ELECTRON MICROSCOPY OF HUMAN ALPHA-2-MACROGLOBULIN

人 ALPHA-2-巨球蛋白的电子显微镜

• 批准号: 3361239
• 负责人: JAMES K STOOPS
• 金额: $ 11.62万
• 依托单位: UNIVERSITY OF TEXAS HLTH SCI CTR HOUSTON
• 依托单位国家: 美国
• 财政年份: 1990
• 资助国家: 美国
• 起止时间: 1990-09-01 至 1993-08-31
• 项目状态: 已结题
• 来源: https://reporter.nih.gov/project-details/3361239
• 关键词: chemical binding; cryoscience; glycoprotein structure; human tissue; image enhancement; immunoelectron microscopy; immunoglobulins; macroglobulins; protease inhibitor; protein structure function; receptor binding; stainings; thioester; trypsin

alpha2-Macroglobulin (alpha2M) is a major inhibitor of virtually all known endoproteases found in the plasma of vertebrates. It has been suggested that it serves as a general protease scavenger, thereby protecting the blood and tissue proteins from degradation. As a protease inhibitor, it may play a role in the regulation of protease activity in fibrinolysis, coagulation, and complement activation. As a result, alpha2M is a large glycoprotein (Mr=725,000) composed of four identical subunits. Protease inhibition is accompanied by a major change in its structure resulting in entrapment of the protease. In order to determine the mechanism by which the native structure rearranges to the protease-bound form, immunoelectron microscopy will be employed. The structures will be visualized using both negative-stain and cryoelectron microscopy and maximum resolution of these micrographs will be achieved by image processing. Immunoelectron microscopy and gold cluster labeling will also be utilized to locate the sites of biological interest, which include the "bait" region, the receptor-binding sites, and the thioesters. Further details of the structural consequences of protease binding will be studied by electron microscopy of the methylamine-treated and the alpha2M-protease complexes with one and two molecules of trypsin bound.

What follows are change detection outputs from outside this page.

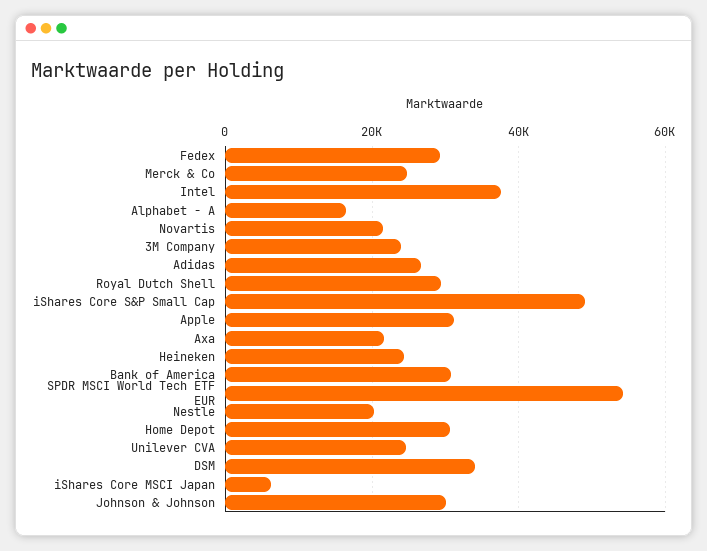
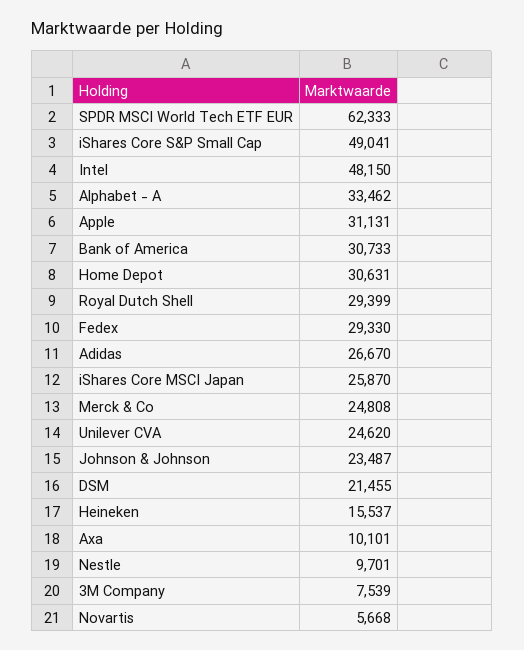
  {
    "Fedex": 29330,
    "Merck & Co": 24808,
-   "Intel": 38000,
+   "Intel": 48150,
-   "Alphabet - A": 16000,
+   "Alphabet - A": 33462,
-   "Novartis": 22000,
+   "Novartis": 5668,
-   "3M Company": 24000,
+   "3M Company": 7539,
    "Adidas": 26670,
    "Royal Dutch Shell": 29399,
    "iShares Core S&P Small Cap": 49041,
    "Apple": 31131,
-   "Axa": 22000,
+   "Axa": 10101,
-   "Heineken": 24000,
+   "Heineken": 15537,
    "Bank of America": 30733,
-   "SPDR MSCI World Tech ETF EUR": 54000,
+   "SPDR MSCI World Tech ETF EUR": 62333,
-   "Nestle": 20000,
+   "Nestle": 9701,
    "Home Depot": 30631,
    "Unilever CVA": 24620,
-   "DSM": 34000,
+   "DSM": 21455,
-   "iShares Core MSCI Japan": 6000,
+   "iShares Core MSCI Japan": 25870,
-   "Johnson & Johnson": 30000
+   "Johnson & Johnson": 23487
  }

α2-巨球蛋白(α2M)是几乎所有已知的 脊椎动物血浆中发现的内切酶。有人建议说， 它作为一种普通的蛋白酶清除剂，从而保护 血液和组织蛋白质的降解。作为一种蛋白酶抑制剂，它 可能在调节纤溶过程中的蛋白酶活性中发挥作用， 凝血和补体激活。因此，alpha2M是一个很大的 糖蛋白(Mr=725,000)由四个相同的亚基组成。纤维素酶 抑制伴随着其结构的重大变化，导致 蛋白水解酶的包埋。为了确定所依据的机制 天然结构重新排列为与蛋白酶结合的形式，免疫电子 将使用显微技术。这些结构将使用这两个工具可视化 负染和冷冻电子显微镜及其最大分辨率 显微摄影将通过图像处理来实现。免疫电子 显微镜和金簇标记也将被用来定位 具有生物价值的地点，其中包括“诱饵”区域、 受体结合部位和硫代酯。更详细的信息 将用电子学研究蛋白酶结合的结构后果 甲胺处理和α2M-蛋白酶复合体的显微镜观察 结合了一个和两个胰酶分子。